Exercise tasks:
(A) In the passage on assisted query formulation, why was the approach named "Query morphing"? Answer in one to three sentences.
(B) Answer these questions from the passage on assisted query formulation, one per line:
(i) Which fundamental operations are characterized for forming Boolean membership queries in polynomial time?
(ii) What two examples of morphing from the literature does the passage name?
(iii) According to the authors, what does the success of their approach mainly rely on?
(C) Write out the part of the passage on assisted query formulation between "We termed our" and "user history log.", inclusive.

Reading passage:
————
2.3. Assisted query formulation

Due to the big data contingency and complex schematic structure of data, sensible formalisms of query is required for complex information retrieval which is mastered by a small group of users usually. Most users in real life apply brute force approaches which manipulate data by hand as they have little knowledge regarding query formulation. Assisted query formulation techniques are proposed to resolve these issues. These techniques assist the user by suggesting some query terms for subsequent formulation of incremental queries and reduction of irrelevant data retrieval. Fundamental operations such as equijoin and semijoin [11] are characterized for the formation of Boolean membership queries in polynomial time. A user membership driven learning algorithms [2] can also serves better formulation for simple Boolean queries. Many other formulation techniques for query construction such as locate minimal project join queries, discovering query approach [34] etc. are developed to answer query formulation similar to example tuples [27].

We termed our approach as ‘Query morphing’ because in literature a traditional method, morphing points transformation of inputs e.g. Data Morphing [20], Image morphing [10, 24]. Similarly, a small transformation of user queries are also carries out in our approach. We realized that the success of our approach is mainly rely on effective database exploration and user participation. The properties of traditional techniques are also incorporated in our query morphing approach as user’s search request and retrieved outcomes analogous to the user history log.
————
Data for analysis:
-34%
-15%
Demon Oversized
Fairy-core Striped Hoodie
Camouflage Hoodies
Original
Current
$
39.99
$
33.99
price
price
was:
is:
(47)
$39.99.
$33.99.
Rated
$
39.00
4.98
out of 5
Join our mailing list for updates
————
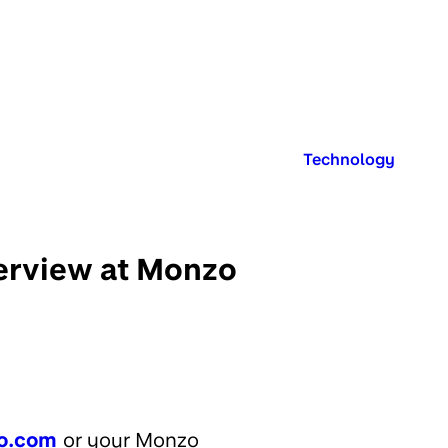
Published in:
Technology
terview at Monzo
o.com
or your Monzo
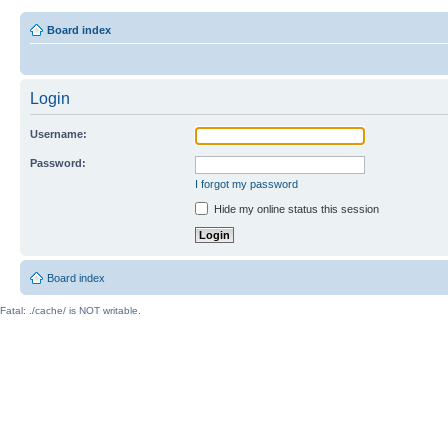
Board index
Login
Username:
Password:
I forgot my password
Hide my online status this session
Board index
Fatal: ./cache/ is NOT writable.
————
Results for each task:
(A) The authors chose the name because traditional morphing methods in the literature, such as Data Morphing and Image morphing, transform their inputs. Their approach likewise carries out a small transformation of user queries.

(B)
(i) Equijoin and semijoin.
(ii) Data Morphing and Image morphing.
(iii) Effective database exploration and user participation.

(C)
We termed our approach as ‘Query morphing’ because in literature a traditional method, morphing points transformation of inputs e.g. Data Morphing [20], Image morphing [10, 24]. Similarly, a small transformation of user queries are also carries out in our approach. We realized that the success of our approach is mainly rely on effective database exploration and user participation. The properties of traditional techniques are also incorporated in our query morphing approach as user’s search request and retrieved outcomes analogous to the user history log.